__Assignment__: Copy verbatim the part of the records that opens with the very first line and closes with the line containing "Wonder Woman Girly", including both of those lines.
== Provided entries ==
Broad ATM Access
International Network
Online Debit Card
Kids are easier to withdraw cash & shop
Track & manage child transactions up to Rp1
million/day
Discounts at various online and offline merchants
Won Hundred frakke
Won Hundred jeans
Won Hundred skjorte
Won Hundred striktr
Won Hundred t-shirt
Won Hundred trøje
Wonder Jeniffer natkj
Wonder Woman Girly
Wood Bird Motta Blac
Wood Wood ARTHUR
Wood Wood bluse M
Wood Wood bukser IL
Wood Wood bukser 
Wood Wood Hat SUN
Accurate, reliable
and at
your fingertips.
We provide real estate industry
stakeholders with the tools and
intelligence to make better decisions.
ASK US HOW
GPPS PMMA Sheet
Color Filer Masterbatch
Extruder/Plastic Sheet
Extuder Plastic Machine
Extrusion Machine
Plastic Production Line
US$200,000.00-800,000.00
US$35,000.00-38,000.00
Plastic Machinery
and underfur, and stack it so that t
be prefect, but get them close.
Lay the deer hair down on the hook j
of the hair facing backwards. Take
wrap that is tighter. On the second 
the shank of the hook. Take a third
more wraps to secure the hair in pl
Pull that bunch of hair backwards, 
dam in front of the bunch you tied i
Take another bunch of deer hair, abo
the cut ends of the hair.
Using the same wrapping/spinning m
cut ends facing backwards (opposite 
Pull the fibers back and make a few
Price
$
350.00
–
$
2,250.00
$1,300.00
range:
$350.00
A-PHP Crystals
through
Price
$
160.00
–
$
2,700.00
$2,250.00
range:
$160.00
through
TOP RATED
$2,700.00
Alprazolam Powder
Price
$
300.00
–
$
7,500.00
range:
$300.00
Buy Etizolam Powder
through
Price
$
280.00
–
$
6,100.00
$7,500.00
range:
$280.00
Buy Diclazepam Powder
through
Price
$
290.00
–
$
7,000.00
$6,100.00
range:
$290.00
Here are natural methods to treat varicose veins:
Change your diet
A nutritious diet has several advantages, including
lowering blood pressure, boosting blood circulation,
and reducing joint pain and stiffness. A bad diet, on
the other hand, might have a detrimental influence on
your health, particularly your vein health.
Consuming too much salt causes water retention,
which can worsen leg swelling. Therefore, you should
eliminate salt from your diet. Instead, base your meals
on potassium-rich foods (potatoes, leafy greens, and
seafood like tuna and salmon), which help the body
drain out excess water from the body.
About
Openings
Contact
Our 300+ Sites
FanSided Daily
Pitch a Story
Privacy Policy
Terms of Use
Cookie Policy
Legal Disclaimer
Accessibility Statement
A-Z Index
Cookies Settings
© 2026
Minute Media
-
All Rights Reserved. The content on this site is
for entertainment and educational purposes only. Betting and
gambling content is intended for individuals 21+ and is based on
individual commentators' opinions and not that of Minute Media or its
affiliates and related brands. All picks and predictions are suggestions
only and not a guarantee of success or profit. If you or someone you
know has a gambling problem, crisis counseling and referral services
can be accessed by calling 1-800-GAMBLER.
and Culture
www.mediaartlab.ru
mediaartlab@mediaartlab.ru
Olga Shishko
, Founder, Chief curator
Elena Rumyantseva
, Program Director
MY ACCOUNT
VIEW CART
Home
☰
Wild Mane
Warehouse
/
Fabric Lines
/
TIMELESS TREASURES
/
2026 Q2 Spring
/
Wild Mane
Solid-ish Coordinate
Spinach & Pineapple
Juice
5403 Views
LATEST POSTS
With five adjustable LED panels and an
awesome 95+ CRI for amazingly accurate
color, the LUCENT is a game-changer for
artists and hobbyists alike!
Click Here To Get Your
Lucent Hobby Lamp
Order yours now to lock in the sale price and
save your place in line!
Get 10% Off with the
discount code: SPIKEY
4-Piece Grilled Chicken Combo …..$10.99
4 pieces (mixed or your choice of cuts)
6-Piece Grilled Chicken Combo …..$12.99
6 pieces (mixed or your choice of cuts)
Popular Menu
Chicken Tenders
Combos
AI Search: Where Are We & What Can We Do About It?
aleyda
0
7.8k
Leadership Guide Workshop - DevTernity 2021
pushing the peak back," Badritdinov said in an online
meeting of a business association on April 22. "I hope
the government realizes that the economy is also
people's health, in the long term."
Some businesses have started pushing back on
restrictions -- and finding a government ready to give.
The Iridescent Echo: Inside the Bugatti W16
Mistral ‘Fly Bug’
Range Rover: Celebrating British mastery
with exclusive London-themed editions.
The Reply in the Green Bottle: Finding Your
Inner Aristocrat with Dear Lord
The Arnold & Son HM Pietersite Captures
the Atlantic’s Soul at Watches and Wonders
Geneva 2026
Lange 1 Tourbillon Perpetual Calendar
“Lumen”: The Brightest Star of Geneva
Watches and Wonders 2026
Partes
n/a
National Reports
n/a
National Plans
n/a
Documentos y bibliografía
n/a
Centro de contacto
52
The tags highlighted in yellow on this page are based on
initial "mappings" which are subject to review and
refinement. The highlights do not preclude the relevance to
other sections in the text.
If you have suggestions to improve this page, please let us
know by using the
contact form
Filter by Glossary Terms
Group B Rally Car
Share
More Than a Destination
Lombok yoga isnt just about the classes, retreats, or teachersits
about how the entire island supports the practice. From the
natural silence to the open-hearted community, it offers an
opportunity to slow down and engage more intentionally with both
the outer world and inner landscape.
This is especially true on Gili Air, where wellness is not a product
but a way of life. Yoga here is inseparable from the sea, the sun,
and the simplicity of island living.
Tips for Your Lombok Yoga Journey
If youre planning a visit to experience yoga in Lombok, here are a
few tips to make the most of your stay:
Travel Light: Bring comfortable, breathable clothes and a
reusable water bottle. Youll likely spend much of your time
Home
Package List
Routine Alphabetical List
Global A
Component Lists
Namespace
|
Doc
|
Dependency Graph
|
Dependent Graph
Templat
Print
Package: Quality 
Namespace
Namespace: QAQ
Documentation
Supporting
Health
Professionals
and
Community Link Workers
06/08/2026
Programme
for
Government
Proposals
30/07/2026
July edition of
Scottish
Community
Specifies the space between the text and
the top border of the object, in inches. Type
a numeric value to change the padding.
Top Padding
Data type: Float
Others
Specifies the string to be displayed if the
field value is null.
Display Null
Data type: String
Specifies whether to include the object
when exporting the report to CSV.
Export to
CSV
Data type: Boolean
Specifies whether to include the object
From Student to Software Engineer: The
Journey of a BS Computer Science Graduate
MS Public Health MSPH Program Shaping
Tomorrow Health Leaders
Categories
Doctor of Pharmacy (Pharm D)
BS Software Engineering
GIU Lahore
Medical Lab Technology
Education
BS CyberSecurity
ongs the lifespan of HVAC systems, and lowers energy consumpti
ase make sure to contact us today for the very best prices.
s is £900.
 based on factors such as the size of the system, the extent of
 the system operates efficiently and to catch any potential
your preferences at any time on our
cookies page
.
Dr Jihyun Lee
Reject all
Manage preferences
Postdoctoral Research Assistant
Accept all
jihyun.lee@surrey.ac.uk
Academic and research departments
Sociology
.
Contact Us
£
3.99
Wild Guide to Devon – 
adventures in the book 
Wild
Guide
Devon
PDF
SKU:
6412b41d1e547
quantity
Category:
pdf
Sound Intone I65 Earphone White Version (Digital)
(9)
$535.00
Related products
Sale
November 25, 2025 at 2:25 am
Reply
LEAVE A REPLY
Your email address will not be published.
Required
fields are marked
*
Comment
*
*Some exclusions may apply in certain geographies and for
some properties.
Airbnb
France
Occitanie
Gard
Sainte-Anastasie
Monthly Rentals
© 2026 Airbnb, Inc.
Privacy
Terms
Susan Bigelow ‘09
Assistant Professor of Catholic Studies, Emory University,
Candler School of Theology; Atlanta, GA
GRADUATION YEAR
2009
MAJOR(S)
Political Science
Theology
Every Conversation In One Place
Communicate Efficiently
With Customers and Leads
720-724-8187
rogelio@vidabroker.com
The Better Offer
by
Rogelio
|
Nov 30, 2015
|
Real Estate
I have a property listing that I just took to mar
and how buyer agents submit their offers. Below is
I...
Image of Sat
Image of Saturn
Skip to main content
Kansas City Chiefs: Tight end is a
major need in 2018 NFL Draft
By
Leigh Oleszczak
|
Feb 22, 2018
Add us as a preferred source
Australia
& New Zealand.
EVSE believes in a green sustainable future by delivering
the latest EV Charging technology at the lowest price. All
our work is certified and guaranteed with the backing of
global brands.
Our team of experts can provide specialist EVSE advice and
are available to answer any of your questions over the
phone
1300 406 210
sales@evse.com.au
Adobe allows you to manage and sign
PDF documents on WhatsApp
===
__Solved problem__:
Broad ATM Access
International Network
Online Debit Card
Kids are easier to withdraw cash & shop
Track & manage child transactions up to Rp1
million/day
Discounts at various online and offline merchants
Won Hundred frakke
Won Hundred jeans
Won Hundred skjorte
Won Hundred striktr
Won Hundred t-shirt
Won Hundred trøje
Wonder Jeniffer natkj
Wonder Woman Girly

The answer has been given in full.